§ WHAT YOU NEED TO DO
If a line in the records below contains the word "main", return that line.

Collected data
★ ★ ★ ★

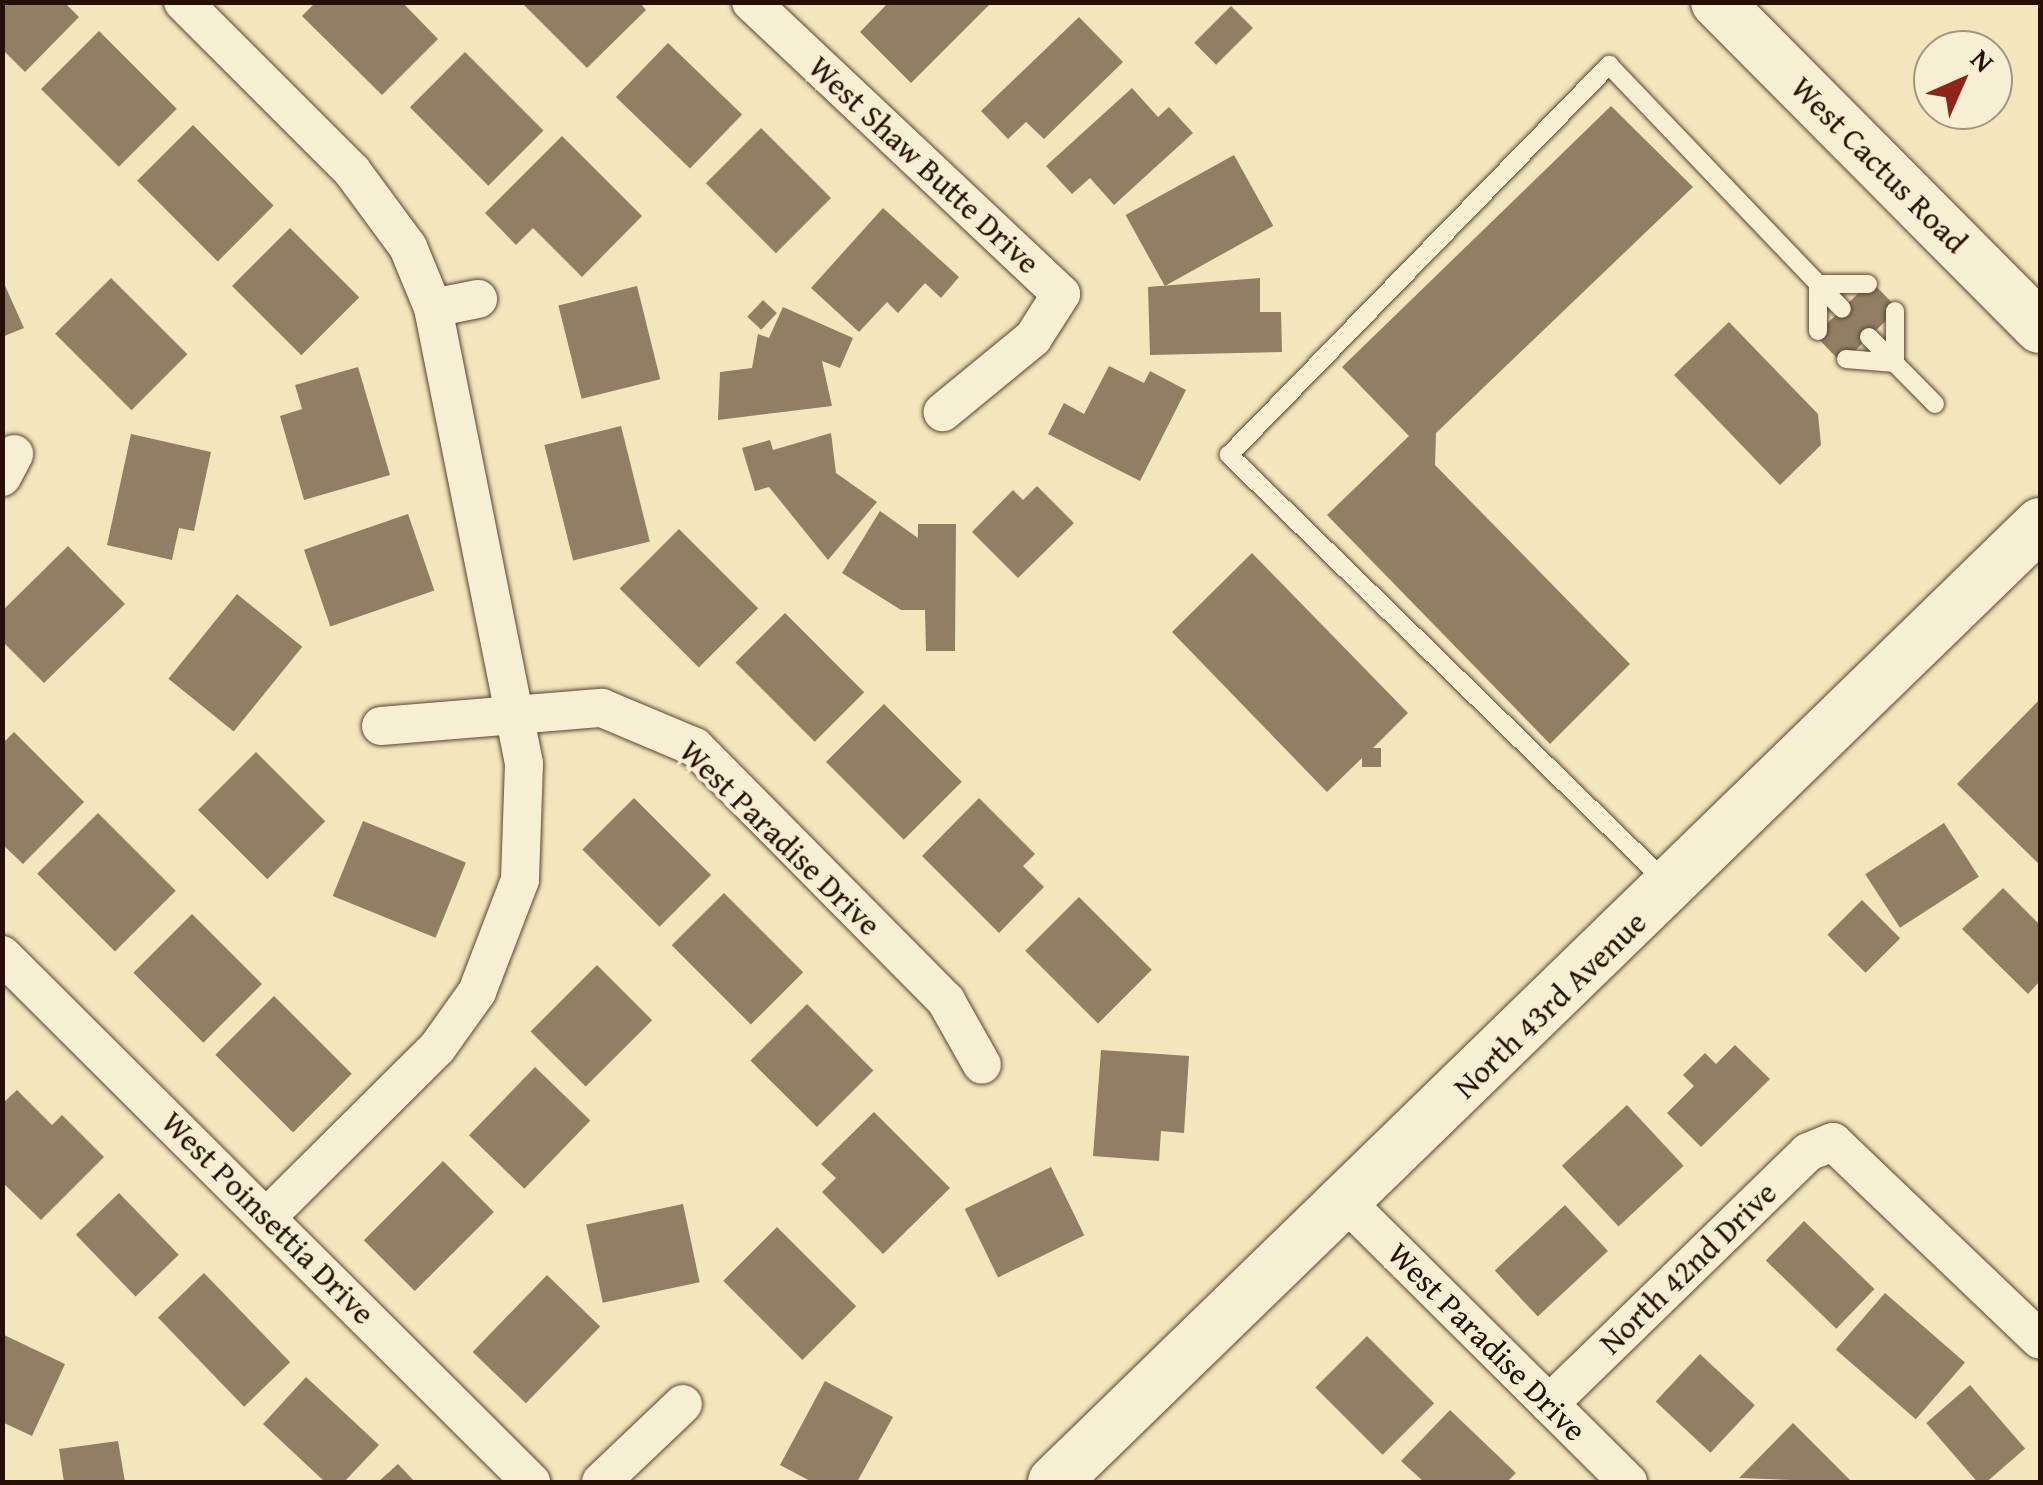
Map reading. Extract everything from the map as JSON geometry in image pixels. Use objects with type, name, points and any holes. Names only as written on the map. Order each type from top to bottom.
[{"type":"main road","name":"West Cactus Road","points":[[1717,2],[2040,327]]},
{"type":"main road","name":"North 43rd Avenue","points":[[1054,1482],[1672,888],[2040,524]]},
{"type":"street","points":[[183,2],[385,208],[433,308],[516,715],[526,822],[520,880],[477,992],[437,1048],[268,1216]]},
{"type":"street","name":"West Shaw Butte Drive","points":[[767,8],[1061,294],[1033,338],[942,412]]},
{"type":"street","points":[[433,308],[478,299]]},
{"type":"street","name":"West Paradise Drive","points":[[381,726],[602,708],[694,747],[946,1001],[982,1066]]},
{"type":"street","name":"West Poinsettia Drive","points":[[2,954],[532,1482]]},
{"type":"street","name":"North 42nd Drive","points":[[1549,1404],[1808,1152],[1833,1142],[2040,1340]]},
{"type":"street","name":"West Paradise Drive","points":[[1346,1200],[1628,1482]]},
{"type":"street","points":[[601,1482],[683,1404]]},
{"type":"lane","points":[[1672,888],[1228,455],[1609,64],[1842,309]]},
{"type":"lane","points":[[1818,284],[1868,284]]},
{"type":"lane","points":[[1818,284],[1818,331]]},
{"type":"lane","points":[[1895,311],[1896,363]]},
{"type":"lane","points":[[1869,336],[1935,404]]},
{"type":"lane","points":[[1846,359],[1896,363]]},
{"type":"building","points":[[2,2],[64,2],[79,17],[25,72],[2,49]]},
{"type":"building","points":[[316,2],[402,2],[438,39],[382,95],[302,16]]},
{"type":"building","points":[[521,2],[639,2],[646,10],[587,68]]},
{"type":"building","points":[[889,2],[989,5],[911,83],[860,32]]},
{"type":"building","points":[[1231,6],[1253,28],[1216,65],[1194,43]]},
{"type":"building","points":[[1079,17],[1123,62],[1044,139],[1026,122],[1008,139],[981,111]]},
{"type":"building","points":[[99,31],[177,109],[119,167],[41,89]]},
{"type":"building","points":[[668,43],[742,115],[690,169],[616,97]]},
{"type":"building","points":[[465,52],[543,130],[488,186],[410,107]]},
{"type":"building","points":[[1132,88],[1158,117],[1169,107],[1193,133],[1114,205],[1090,178],[1072,194],[1046,166]]},
{"type":"building","points":[[1611,106],[1693,187],[1436,433],[1435,465],[1630,664],[1550,744],[1327,515],[1409,436],[1342,367]]},
{"type":"building","points":[[193,125],[274,206],[218,261],[137,181]]},
{"type":"building","points":[[761,128],[831,198],[776,253],[706,183]]},
{"type":"building","points":[[562,136],[642,216],[582,277],[533,228],[516,245],[485,213]]},
{"type":"building","points":[[1234,155],[1273,226],[1165,286],[1126,215]]},
{"type":"building","points":[[883,208],[959,277],[941,298],[925,283],[898,313],[887,302],[859,332],[811,288]]},
{"type":"building","points":[[290,228],[359,297],[301,355],[232,286]]},
{"type":"building","points":[[111,278],[187,354],[132,410],[55,334]]},
{"type":"building","points":[[1260,278],[1260,312],[1281,312],[1282,352],[1150,355],[1148,287]]},
{"type":"building","points":[[2,279],[24,328],[2,337]]},
{"type":"building","points":[[1871,281],[1898,309],[1842,363],[1815,335]]},
{"type":"building","points":[[637,286],[660,379],[582,399],[558,306]]},
{"type":"building","points":[[763,300],[777,313],[761,330],[747,317]]},
{"type":"building","points":[[783,307],[853,338],[840,368],[822,361],[832,406],[718,420],[720,372],[752,368],[758,334],[769,338]]},
{"type":"building","points":[[1729,322],[1818,414],[1821,445],[1780,485],[1674,375]]},
{"type":"building","points":[[1109,366],[1144,383],[1150,371],[1186,390],[1140,481],[1048,434],[1064,403],[1084,414]]},
{"type":"building","points":[[358,367],[390,475],[304,500],[280,416],[302,409],[295,385]]},
{"type":"building","points":[[621,426],[650,541],[573,561],[544,445]]},
{"type":"building","points":[[831,433],[836,473],[877,502],[828,560],[769,487],[755,491],[742,448],[770,440],[773,450]]},
{"type":"building","points":[[131,434],[211,452],[194,531],[179,528],[172,560],[107,545]]},
{"type":"building","points":[[1037,486],[1074,523],[1018,578],[972,532],[1013,490],[1023,500]]},
{"type":"building","points":[[880,511],[918,538],[918,524],[956,524],[955,651],[926,651],[925,610],[901,610],[842,573]]},
{"type":"building","points":[[408,514],[434,591],[330,626],[304,550]]},
{"type":"building","points":[[679,529],[758,608],[699,668],[620,588]]},
{"type":"building","points":[[68,546],[125,604],[44,683],[2,641],[2,611]]},
{"type":"building","points":[[1252,553],[1408,713],[1373,748],[1381,748],[1381,767],[1362,767],[1362,758],[1327,792],[1172,632]]},
{"type":"building","points":[[237,594],[302,647],[234,732],[168,679]]},
{"type":"building","points":[[785,613],[864,692],[815,742],[736,662]]},
{"type":"building","points":[[2040,699],[2040,865],[1957,784]]},
{"type":"building","points":[[884,704],[962,782],[904,840],[826,762]]},
{"type":"building","points":[[14,732],[84,802],[23,864],[2,844],[2,744]]},
{"type":"building","points":[[256,752],[325,821],[267,879],[198,810]]},
{"type":"building","points":[[634,798],[711,875],[659,927],[582,850]]},
{"type":"building","points":[[979,798],[1035,854],[1023,866],[1044,887],[999,933],[922,856]]},
{"type":"building","points":[[98,813],[176,891],[115,952],[37,874]]},
{"type":"building","points":[[363,821],[466,863],[436,938],[333,896]]},
{"type":"building","points":[[1944,823],[1979,877],[1900,928],[1865,874]]},
{"type":"building","points":[[2003,888],[2040,925],[2040,981],[2028,994],[1962,929]]},
{"type":"building","points":[[724,893],[803,972],[751,1025],[672,945]]},
{"type":"building","points":[[1079,897],[1152,970],[1098,1024],[1025,951]]},
{"type":"building","points":[[1862,900],[1900,938],[1866,973],[1827,935]]},
{"type":"building","points":[[192,914],[262,984],[203,1043],[133,973]]},
{"type":"building","points":[[597,965],[652,1020],[586,1087],[531,1031]]},
{"type":"building","points":[[274,996],[352,1074],[293,1132],[215,1055]]},
{"type":"building","points":[[807,1004],[873,1070],[817,1127],[750,1061]]},
{"type":"building","points":[[1735,1045],[1770,1079],[1701,1147],[1667,1113],[1694,1086],[1683,1075],[1705,1053],[1716,1064]]},
{"type":"building","points":[[1101,1050],[1189,1056],[1184,1133],[1161,1131],[1159,1161],[1093,1156]]},
{"type":"building","points":[[535,1067],[590,1120],[524,1189],[469,1135]]},
{"type":"building","points":[[17,1090],[52,1125],[62,1115],[104,1157],[41,1220],[2,1182],[2,1104]]},
{"type":"building","points":[[1627,1105],[1684,1166],[1619,1226],[1562,1166]]},
{"type":"building","points":[[874,1112],[950,1188],[883,1254],[822,1192],[836,1178],[821,1164]]},
{"type":"building","points":[[443,1161],[494,1212],[415,1291],[364,1240]]},
{"type":"building","points":[[1051,1167],[1084,1235],[998,1277],[965,1209]]},
{"type":"building","points":[[119,1193],[179,1255],[136,1297],[76,1235]]},
{"type":"building","points":[[683,1204],[700,1282],[603,1303],[586,1225]]},
{"type":"building","points":[[1565,1205],[1608,1251],[1538,1317],[1495,1270]]},
{"type":"building","points":[[1804,1221],[1874,1289],[1836,1329],[1766,1261]]},
{"type":"building","points":[[777,1227],[856,1306],[802,1360],[723,1281]]},
{"type":"building","points":[[204,1273],[290,1362],[244,1407],[158,1317]]},
{"type":"building","points":[[547,1275],[600,1326],[526,1403],[473,1352]]},
{"type":"building","points":[[1885,1293],[1965,1363],[1916,1419],[1836,1350]]},
{"type":"building","points":[[2,1334],[65,1364],[32,1436],[2,1422]]},
{"type":"building","points":[[1367,1336],[1434,1403],[1383,1455],[1315,1388]]},
{"type":"building","points":[[1700,1354],[1755,1405],[1711,1453],[1656,1402]]},
{"type":"building","points":[[306,1377],[379,1445],[344,1482],[325,1482],[263,1424]]},
{"type":"building","points":[[825,1381],[893,1417],[857,1482],[812,1482],[780,1465]]},
{"type":"building","points":[[1970,1385],[2025,1448],[1986,1482],[1977,1482],[1926,1423]]},
{"type":"building","points":[[1450,1410],[1516,1473],[1507,1482],[1424,1482],[1401,1461]]},
{"type":"building","points":[[1793,1423],[1850,1480],[1848,1482],[1739,1478]]},
{"type":"building","points":[[118,1441],[125,1482],[64,1482],[59,1449]]},
{"type":"building","points":[[398,1464],[415,1482],[378,1482]]}]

★ ★ ★ ★

§ TASK SOLUTION
[{"type":"main road","name":"West Cactus Road","points":[[1717,2],[2040,327]]},
{"type":"main road","name":"North 43rd Avenue","points":[[1054,1482],[1672,888],[2040,524]]},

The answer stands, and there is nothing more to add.